Sekelumit Eksekusi Jaminan Fidusia, Sederhana namun Tidak Sesederhana Itu
Question: Mahkamah Konstitusi dalam putusannya Nomor 18/PUU-XVII/2019 yang menguji materil undang-undang fidusia menyatakan bahwa objek jaminan fidusia tidak bisa dilelang begitu saja oleh kreditor, bila tidak ada kerelaan ataupun pengakuan telah cidera janji dari pihak debitor. Lalu, bagaimana objek jaminan fidusia itu bisa dieksekusi?

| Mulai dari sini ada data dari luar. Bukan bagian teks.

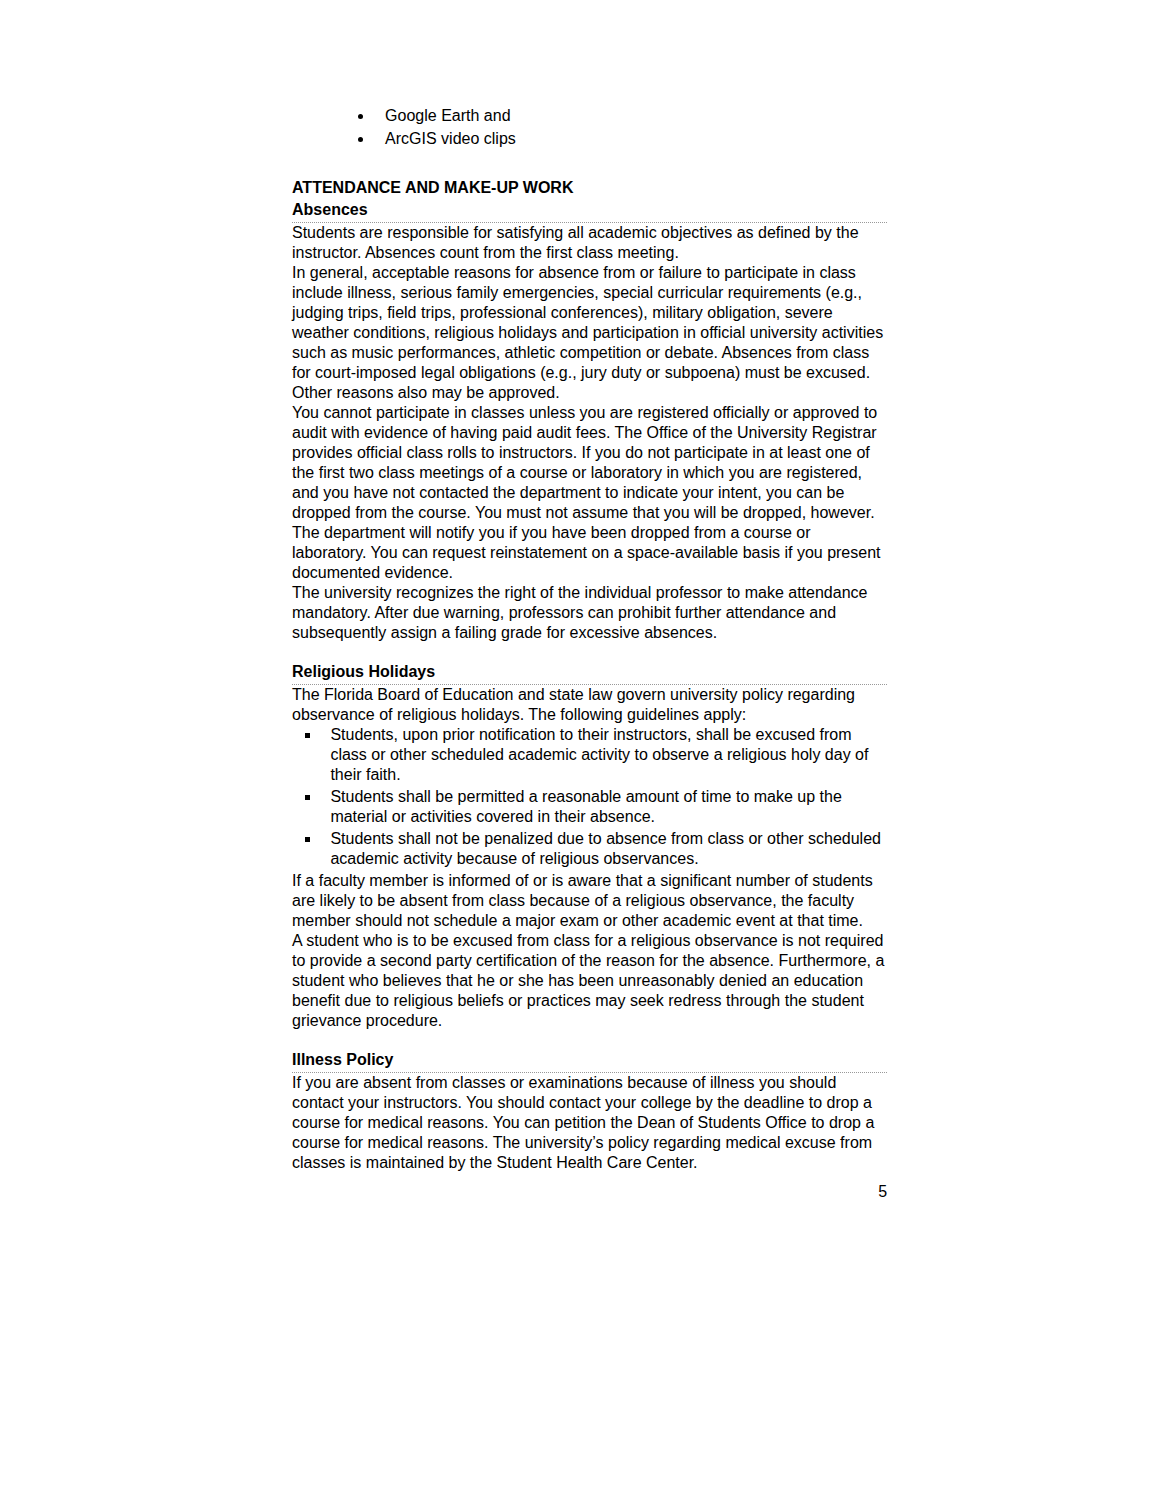Google Earth and
ArcGIS video clips
ATTENDANCE AND MAKE-UP WORK
Absences
Students are responsible for satisfying all academic objectives as defined by the instructor. Absences count from the first class meeting.
In general, acceptable reasons for absence from or failure to participate in class include illness, serious family emergencies, special curricular requirements (e.g., judging trips, field trips, professional conferences), military obligation, severe weather conditions, religious holidays and participation in official university activities such as music performances, athletic competition or debate. Absences from class for court-imposed legal obligations (e.g., jury duty or subpoena) must be excused. Other reasons also may be approved.
You cannot participate in classes unless you are registered officially or approved to audit with evidence of having paid audit fees. The Office of the University Registrar provides official class rolls to instructors. If you do not participate in at least one of the first two class meetings of a course or laboratory in which you are registered, and you have not contacted the department to indicate your intent, you can be dropped from the course. You must not assume that you will be dropped, however. The department will notify you if you have been dropped from a course or laboratory. You can request reinstatement on a space-available basis if you present documented evidence.
The university recognizes the right of the individual professor to make attendance mandatory. After due warning, professors can prohibit further attendance and subsequently assign a failing grade for excessive absences.
Religious Holidays
The Florida Board of Education and state law govern university policy regarding observance of religious holidays. The following guidelines apply:
Students, upon prior notification to their instructors, shall be excused from class or other scheduled academic activity to observe a religious holy day of their faith.
Students shall be permitted a reasonable amount of time to make up the material or activities covered in their absence.
Students shall not be penalized due to absence from class or other scheduled academic activity because of religious observances.
If a faculty member is informed of or is aware that a significant number of students are likely to be absent from class because of a religious observance, the faculty member should not schedule a major exam or other academic event at that time.
A student who is to be excused from class for a religious observance is not required to provide a second party certification of the reason for the absence. Furthermore, a student who believes that he or she has been unreasonably denied an education benefit due to religious beliefs or practices may seek redress through the student grievance procedure.
Illness Policy
If you are absent from classes or examinations because of illness you should contact your instructors. You should contact your college by the deadline to drop a course for medical reasons. You can petition the Dean of Students Office to drop a course for medical reasons. The university’s policy regarding medical excuse from classes is maintained by the Student Health Care Center.
5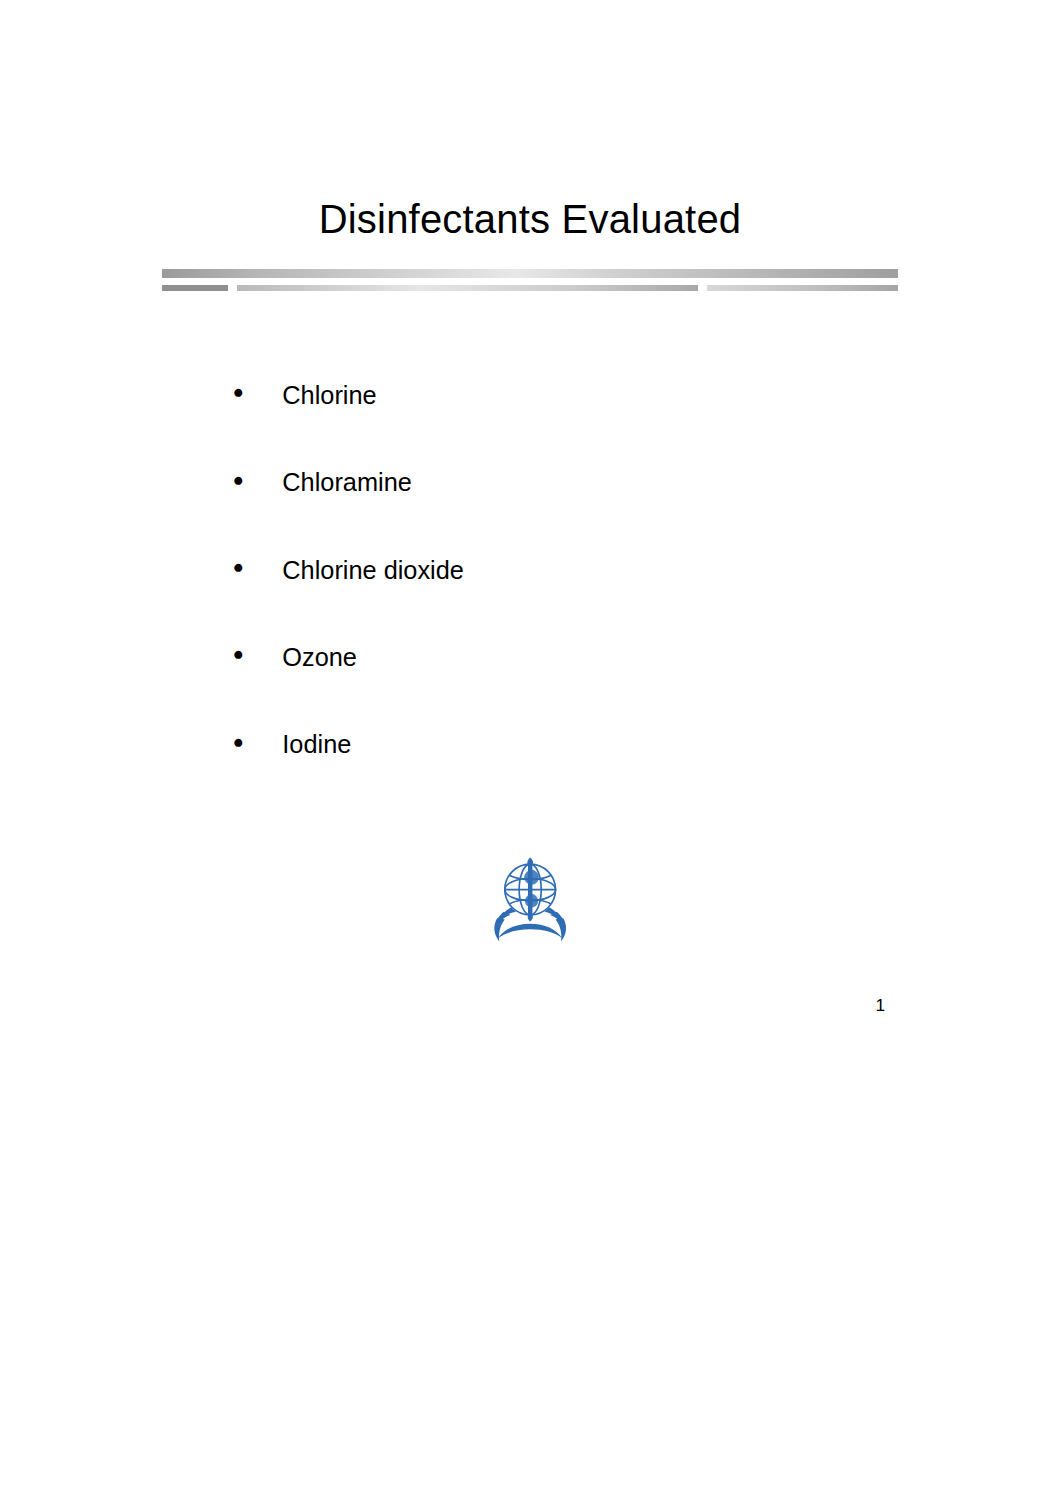Disinfectants Evaluated
Chlorine
Chloramine
Chlorine dioxide
Ozone
Iodine
1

Brief Answer: Memang tampak ambigu dan rancu, ketika “norma
abstrak” yang dibentuk oleh Mahkamah Konstitusi RI lewat putusannya Mahkamah
Konstitusi RI No. 18/PUU-XVII/2019 tanggal 06 Januari 2020 tentang Uji Materiil
terhadap Undang-Undang Fidusia, hendak dikonkretkan ke dalam aplikasi atau
implementasinya di lapangan. Jika debitor menolak dinyatakan wanprestasi, juga
menolak menyerahkan objek agunan fidusia, apakah opsi yang terbuka bagi pihak
kreditor ialah seketika memohon “fiat eksekusi” kepada ketua Pengadilan Negeri,
ataukah menggugat perdata wanprestasi terhadap sang debitor? Telah ternyata
praktik peradilan belum “satu kata” dalam memaknai putusan Mahkamah Konstitusi
RI tersebut.
PEMBAHASAN:
PUTUSAN
Nomor
18/PUU-XVII/2019
DEMI
KEADILAN BERDASARKAN KETUHANAN YANG MAHA ESA
MAHKAMAH
KONSTITUSI REPUBLIK INDONESIA
Mengadili:
1. Mengabulkan permohonan para Pemohon untuk sebagian;
2. Menyatakan Pasal 15 ayat (2) Undang-Undang Nomor 42 Tahun 1999 tentang
Jaminan Fidusia (Lembaran Negara Republik Indonesia Tahun 1999 Nomor 168,
Tambahan Lembaran Negara Republik Indonesia Nomor 3889) sepanjang frasa
“kekuatan eksekutorial” dan frasa “sama dengan putusan pengadilan yang
berkekuatan hukum tetap” bertentangan dengan Undang-Undang Dasar Negara
Republik Indonesia Tahun 1945 dan tidak mempunyai kekuatan hukum mengikat
sepanjang tidak dimaknai “terhadap jaminan fidusia yang tidak ada
kesepakatan tentang cidera janji (wanprestasi) dan debitur keberatan
menyerahkan secara sukarela objek yang menjadi jaminan fidusia, maka segala
mekanisme dan prosedur hukum dalam pelaksanaan eksekusi Sertifikat Jaminan
Fidusia harus dilakukan dan berlaku sama dengan pelaksanaan eksekusi putusan
pengadilan yang telah berkekuatan hukum tetap”;
3. Menyatakan Pasal 15 ayat (3) Undang-Undang Nomor 42 Tahun 1999 tentang
Jaminan Fidusia (Lembaran Negara Republik Indonesia Tahun 1999 Nomor 168,
Tambahan Lembaran Negara Republik Indonesia Nomor 3889) sepanjang frasa “cidera
janji” bertentangan dengan Undang-Undang Dasar Negara Republik Indonesia Tahun
1945 dan tidak mempunyai kekuatan hukum mengikat sepanjang tidak dimaknai bahwa
“adanya cidera janji tidak ditentukan secara sepihak oleh kreditur melainkan
atas dasar kesepakatan antara kreditur dengan debitur atau atas dasar upaya
hukum yang menentukan telah terjadinya cidera janji”.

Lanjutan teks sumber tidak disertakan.